At 7a.m. on May 8 the nets drop for the 2014 Spot Prawn season. The all-too-short season kicks off with the Spot Prawn Festival on Saturday May 10. Founded by the Chefs' Table Society of BC, this will be the 8th annual festival and there are still a few tickets available. As well as the spot prawn boil lunch, entertainment and drink samples, there will be cooking demos from some of the city's top chefs as well as a chance to buy prawns fresh off the boats from local fishermen at False Creek Fisherman's Wharf. Here's what you need to know about this most sustainable BC delicacy.
[All Images Via Gregg Best ]
1. Spot prawns are hermaphrodites
Really; they change sex! For the first two years of their lives they are males, and then they change to females. Typically, spot prawns live a total of four years, so you'll probably never eat a male spot prawn.
2. Suck the Head
Seriously. We cannot stress enough how delicious the juices are in the head of the prawn; if you're at a restaurant and get the head of a prawn; slurp the juice out of it like a prawn-pro. At home, if you're prepping the tails to eat later, try the heads raw for a zingy ocean-like taste or crunch them up; deep-fry them for 2-3 minutes after they've been tossed in a little seasoned corn starch.
3. The season is super-short
BC spot prawns are available live during the harvest season, which usually starts in May and lasts anywhere from six to eight weeks. Prawn fishermen spread baited traps along the ocean floor between 40 to 100 metres deep. Using this method to fish has minimal impact on the ocean habitat and very low levels of bycatch of other species.
4. They are incredibly sustainable
You can eat spot prawns guilt-free as the harvest is carefully managed to keep it as sustainable as possible. The number of boats who can commercially fish spot prawns is limited, as is the number of traps. Female prawns with eggs are returned to the ocean and the prawn population is strictly monitored and when stocks reach a pre-determined limit the fishery is closed - that's why there are no set dates for the season - it's determined by the prawns.
5. We Used to Ship Them All to Japan
Yup, sounds crazy, but until 8 years ago, almost all of our delicious prawns were exported overseas. The launch of the Spot Prawn Festival changed all that - now it's one of the most anticipated seasonal foods in BC.

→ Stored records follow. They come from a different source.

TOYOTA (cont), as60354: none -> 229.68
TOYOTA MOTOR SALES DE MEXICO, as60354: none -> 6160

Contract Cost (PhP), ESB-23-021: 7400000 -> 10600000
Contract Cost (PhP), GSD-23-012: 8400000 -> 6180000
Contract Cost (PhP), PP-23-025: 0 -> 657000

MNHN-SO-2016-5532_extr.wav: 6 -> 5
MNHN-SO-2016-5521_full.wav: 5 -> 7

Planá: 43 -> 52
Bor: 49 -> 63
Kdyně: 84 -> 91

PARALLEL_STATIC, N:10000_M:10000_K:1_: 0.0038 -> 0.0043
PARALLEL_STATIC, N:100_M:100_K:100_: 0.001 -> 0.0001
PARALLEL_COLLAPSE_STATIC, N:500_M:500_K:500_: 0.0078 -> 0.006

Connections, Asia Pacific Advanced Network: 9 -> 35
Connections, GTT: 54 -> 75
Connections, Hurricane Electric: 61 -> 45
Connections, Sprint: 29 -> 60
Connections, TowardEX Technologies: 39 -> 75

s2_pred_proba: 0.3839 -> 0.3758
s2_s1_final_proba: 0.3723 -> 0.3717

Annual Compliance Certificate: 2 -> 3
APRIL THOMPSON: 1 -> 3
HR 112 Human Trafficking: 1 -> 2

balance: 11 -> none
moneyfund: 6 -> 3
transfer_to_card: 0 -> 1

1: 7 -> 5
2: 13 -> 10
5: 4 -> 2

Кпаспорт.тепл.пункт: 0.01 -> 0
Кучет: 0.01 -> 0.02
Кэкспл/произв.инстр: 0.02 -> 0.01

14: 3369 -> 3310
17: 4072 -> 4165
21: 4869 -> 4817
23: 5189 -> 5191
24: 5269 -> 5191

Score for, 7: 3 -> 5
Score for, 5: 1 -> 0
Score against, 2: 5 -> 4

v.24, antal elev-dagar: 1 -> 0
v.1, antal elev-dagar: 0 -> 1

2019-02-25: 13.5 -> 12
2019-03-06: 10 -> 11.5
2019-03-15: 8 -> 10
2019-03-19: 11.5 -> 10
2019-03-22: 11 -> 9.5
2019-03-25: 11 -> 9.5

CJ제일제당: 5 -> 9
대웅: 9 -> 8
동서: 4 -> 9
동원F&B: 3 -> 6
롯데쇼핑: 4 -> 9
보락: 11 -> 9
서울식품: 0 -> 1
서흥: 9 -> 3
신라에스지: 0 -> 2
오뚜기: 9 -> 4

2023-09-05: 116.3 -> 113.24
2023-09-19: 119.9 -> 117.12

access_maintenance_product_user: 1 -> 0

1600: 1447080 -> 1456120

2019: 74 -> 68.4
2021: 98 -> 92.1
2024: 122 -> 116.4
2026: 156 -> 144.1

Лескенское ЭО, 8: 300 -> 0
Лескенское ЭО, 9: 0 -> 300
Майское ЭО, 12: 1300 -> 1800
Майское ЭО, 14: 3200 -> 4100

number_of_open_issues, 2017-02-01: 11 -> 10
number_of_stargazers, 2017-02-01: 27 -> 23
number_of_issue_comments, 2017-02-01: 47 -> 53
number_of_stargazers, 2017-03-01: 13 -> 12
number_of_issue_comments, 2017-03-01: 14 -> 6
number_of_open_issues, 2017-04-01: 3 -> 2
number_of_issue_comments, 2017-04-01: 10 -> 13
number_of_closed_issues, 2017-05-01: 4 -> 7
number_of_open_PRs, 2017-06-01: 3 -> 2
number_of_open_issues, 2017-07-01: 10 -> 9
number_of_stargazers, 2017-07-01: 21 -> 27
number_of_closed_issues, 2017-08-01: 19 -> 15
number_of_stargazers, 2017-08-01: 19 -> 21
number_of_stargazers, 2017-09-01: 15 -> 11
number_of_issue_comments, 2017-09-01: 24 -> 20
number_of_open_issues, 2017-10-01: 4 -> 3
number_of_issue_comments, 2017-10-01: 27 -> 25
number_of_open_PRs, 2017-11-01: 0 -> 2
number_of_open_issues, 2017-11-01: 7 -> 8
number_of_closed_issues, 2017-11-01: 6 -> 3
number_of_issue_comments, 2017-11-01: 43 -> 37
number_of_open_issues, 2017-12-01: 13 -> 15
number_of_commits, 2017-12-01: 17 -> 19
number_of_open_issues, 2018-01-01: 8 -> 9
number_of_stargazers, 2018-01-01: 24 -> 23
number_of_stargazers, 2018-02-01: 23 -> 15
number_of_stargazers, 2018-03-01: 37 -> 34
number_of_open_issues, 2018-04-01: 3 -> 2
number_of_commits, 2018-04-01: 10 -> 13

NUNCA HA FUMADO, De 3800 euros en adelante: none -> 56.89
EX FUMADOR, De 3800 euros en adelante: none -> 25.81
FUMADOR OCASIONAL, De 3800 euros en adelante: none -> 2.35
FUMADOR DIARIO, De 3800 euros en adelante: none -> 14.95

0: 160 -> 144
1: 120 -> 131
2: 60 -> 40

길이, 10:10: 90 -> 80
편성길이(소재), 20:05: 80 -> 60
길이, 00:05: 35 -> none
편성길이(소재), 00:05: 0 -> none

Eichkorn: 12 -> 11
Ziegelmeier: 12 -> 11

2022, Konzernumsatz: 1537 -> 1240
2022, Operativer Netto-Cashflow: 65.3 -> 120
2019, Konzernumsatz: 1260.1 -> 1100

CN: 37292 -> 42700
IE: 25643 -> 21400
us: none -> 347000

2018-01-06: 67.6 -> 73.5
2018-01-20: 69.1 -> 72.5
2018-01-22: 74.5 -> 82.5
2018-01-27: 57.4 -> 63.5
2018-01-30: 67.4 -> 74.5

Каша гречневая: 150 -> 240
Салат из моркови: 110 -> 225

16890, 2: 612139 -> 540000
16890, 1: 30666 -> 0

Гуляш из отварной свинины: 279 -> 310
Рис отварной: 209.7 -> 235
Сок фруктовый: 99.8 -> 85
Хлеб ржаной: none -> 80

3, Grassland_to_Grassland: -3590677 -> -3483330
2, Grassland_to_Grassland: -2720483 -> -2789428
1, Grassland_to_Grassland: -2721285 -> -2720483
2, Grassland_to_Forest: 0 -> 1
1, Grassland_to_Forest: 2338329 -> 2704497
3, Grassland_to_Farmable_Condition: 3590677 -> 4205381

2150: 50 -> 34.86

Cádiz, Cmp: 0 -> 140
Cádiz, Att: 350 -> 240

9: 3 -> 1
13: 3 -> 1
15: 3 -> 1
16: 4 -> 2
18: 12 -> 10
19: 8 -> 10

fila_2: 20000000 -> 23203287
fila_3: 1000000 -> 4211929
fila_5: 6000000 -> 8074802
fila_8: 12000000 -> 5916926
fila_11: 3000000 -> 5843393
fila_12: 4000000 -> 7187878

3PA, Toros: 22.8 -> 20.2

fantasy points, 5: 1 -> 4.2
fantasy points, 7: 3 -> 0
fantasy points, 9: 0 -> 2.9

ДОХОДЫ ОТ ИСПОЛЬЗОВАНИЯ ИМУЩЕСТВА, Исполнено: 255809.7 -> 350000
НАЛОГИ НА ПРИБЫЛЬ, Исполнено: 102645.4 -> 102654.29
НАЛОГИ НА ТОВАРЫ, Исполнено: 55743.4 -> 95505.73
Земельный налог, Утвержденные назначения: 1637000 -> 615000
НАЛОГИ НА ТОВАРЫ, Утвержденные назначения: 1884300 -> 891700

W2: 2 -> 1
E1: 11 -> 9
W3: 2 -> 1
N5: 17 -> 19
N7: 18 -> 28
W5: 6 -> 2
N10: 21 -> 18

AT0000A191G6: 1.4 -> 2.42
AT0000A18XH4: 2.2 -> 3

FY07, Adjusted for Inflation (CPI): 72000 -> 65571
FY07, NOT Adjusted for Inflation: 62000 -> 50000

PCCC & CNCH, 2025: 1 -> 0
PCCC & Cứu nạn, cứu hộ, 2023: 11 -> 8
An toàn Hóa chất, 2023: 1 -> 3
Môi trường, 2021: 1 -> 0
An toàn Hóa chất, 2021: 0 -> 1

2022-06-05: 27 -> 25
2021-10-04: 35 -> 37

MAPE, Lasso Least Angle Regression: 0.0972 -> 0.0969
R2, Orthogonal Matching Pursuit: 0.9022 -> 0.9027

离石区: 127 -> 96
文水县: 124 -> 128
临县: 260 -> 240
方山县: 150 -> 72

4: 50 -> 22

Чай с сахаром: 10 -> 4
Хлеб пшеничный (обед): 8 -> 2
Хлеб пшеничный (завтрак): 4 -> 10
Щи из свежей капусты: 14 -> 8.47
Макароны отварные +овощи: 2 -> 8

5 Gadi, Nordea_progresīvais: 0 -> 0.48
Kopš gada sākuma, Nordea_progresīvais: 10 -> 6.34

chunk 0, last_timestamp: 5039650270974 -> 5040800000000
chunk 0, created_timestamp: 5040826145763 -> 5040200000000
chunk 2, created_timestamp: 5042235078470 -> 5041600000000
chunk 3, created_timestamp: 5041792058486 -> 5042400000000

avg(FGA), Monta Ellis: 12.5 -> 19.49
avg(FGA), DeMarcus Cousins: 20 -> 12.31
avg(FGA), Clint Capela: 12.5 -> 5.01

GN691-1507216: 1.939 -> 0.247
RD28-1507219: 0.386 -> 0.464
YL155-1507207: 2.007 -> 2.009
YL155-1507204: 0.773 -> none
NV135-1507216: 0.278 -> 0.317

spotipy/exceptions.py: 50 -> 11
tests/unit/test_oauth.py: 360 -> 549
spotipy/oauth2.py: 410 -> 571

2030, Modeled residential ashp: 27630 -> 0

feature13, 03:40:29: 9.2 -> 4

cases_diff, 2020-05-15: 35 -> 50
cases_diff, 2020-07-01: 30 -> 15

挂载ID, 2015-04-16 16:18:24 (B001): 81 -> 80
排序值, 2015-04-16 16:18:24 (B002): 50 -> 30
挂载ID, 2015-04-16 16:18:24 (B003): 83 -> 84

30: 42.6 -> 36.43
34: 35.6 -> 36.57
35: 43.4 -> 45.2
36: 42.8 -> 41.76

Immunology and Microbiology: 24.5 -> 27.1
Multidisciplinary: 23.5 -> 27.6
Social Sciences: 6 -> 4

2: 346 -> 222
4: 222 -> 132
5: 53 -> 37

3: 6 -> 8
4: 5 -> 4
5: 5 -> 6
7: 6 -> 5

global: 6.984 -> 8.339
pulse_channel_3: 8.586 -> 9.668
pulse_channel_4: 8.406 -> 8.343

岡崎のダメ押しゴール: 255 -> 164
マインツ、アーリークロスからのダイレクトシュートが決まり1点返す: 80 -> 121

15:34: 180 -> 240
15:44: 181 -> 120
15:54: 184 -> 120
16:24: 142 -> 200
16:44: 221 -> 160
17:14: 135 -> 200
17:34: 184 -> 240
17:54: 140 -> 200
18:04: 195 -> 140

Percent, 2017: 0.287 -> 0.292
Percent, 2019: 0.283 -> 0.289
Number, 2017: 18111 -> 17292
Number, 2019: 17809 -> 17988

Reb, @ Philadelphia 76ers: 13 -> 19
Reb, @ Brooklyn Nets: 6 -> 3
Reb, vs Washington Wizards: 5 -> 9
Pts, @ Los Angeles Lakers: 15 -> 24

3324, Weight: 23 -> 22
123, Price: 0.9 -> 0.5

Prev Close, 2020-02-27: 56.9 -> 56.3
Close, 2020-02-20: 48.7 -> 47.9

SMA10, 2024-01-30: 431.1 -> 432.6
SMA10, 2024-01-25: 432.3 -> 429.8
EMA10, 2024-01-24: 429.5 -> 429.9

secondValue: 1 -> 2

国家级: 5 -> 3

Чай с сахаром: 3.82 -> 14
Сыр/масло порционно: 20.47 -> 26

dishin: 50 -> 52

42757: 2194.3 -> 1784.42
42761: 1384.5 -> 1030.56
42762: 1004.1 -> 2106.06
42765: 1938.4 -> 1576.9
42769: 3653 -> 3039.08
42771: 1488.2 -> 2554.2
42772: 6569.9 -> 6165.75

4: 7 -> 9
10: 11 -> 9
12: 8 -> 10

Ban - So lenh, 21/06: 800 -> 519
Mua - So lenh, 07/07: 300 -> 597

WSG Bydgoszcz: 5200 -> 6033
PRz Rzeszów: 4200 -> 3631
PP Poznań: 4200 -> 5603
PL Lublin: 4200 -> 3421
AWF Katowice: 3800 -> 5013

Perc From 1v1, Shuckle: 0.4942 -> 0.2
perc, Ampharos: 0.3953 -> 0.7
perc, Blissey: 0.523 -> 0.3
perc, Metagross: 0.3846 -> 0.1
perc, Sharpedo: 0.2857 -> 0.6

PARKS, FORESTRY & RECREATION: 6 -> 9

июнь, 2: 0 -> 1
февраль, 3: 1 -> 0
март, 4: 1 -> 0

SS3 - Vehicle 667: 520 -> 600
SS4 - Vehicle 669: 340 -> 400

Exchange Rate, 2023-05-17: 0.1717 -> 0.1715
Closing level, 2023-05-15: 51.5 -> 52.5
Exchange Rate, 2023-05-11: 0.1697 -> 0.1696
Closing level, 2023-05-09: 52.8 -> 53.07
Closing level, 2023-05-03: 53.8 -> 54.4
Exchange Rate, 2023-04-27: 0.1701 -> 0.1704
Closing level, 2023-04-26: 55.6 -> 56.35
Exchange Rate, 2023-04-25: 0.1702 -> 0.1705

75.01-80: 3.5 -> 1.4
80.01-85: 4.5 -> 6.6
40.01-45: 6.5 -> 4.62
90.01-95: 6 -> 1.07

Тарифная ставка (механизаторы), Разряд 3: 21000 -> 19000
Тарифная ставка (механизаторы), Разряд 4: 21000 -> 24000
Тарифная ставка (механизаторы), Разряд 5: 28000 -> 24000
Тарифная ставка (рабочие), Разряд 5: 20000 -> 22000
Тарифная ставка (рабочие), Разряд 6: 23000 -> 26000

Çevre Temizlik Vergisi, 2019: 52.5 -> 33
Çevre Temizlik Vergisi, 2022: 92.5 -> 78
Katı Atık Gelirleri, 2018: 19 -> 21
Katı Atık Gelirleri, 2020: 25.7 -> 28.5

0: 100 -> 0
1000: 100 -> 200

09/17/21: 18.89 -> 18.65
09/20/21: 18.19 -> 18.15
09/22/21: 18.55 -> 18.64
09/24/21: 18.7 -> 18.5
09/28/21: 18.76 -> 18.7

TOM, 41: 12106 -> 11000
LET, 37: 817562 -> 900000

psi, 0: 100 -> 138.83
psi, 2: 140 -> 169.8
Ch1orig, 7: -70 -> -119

6. Take the Head Off - STAT!
When you buy live spot prawns you have to work fast or they will spoil. You need to cook them immediately or remove their heads. Spot prawns release an enzyme when they die that turns the flesh soft and mushy. You probably don't need to be told this but you do not want to eat a mushy spot prawn.
7. Never Put Spot Prawns in Tap Water
The chlorine in our water system will immediately kill the prawns, speeding up the decline of the meat. After buying your prawns, immediately get them into a cooler or on ice. Watch Robert Clark of The Fish Counter - and co-founder of the Spot Prawn festival - explain how.
8. They Cook Fast
Spot Prawns taste best when they are cooked fast - between 30 seconds and two minutes. Keep an eye on the time and watch for them to turn pink; when they change colour from reddish-brown they are cooked.
9. Size Doesn't Matter
The BC Spot Prawn is the biggest of all seven commercial species of shrimp found of the west coast. Spot Prawns vary greatly in size, with some of the larger females exceeding 23 cm in total length – bigger than your hand.
10. Buyer Beware - Buy BC!
When buying tails on ice, look for prawns with firm, translucent flesh. If the skin is white, they're old. Avoid any with black spots (that's the enzyme spreading). And make sure they smell fresh with no hint of ammonia. US Spot Prawns may come in earlier but they are not as sustainable as the BC harvest: prawns are smaller and often 'berried' (females with eggs attached). The BC season opens later which means the prawns have grown to full size and about to die naturally.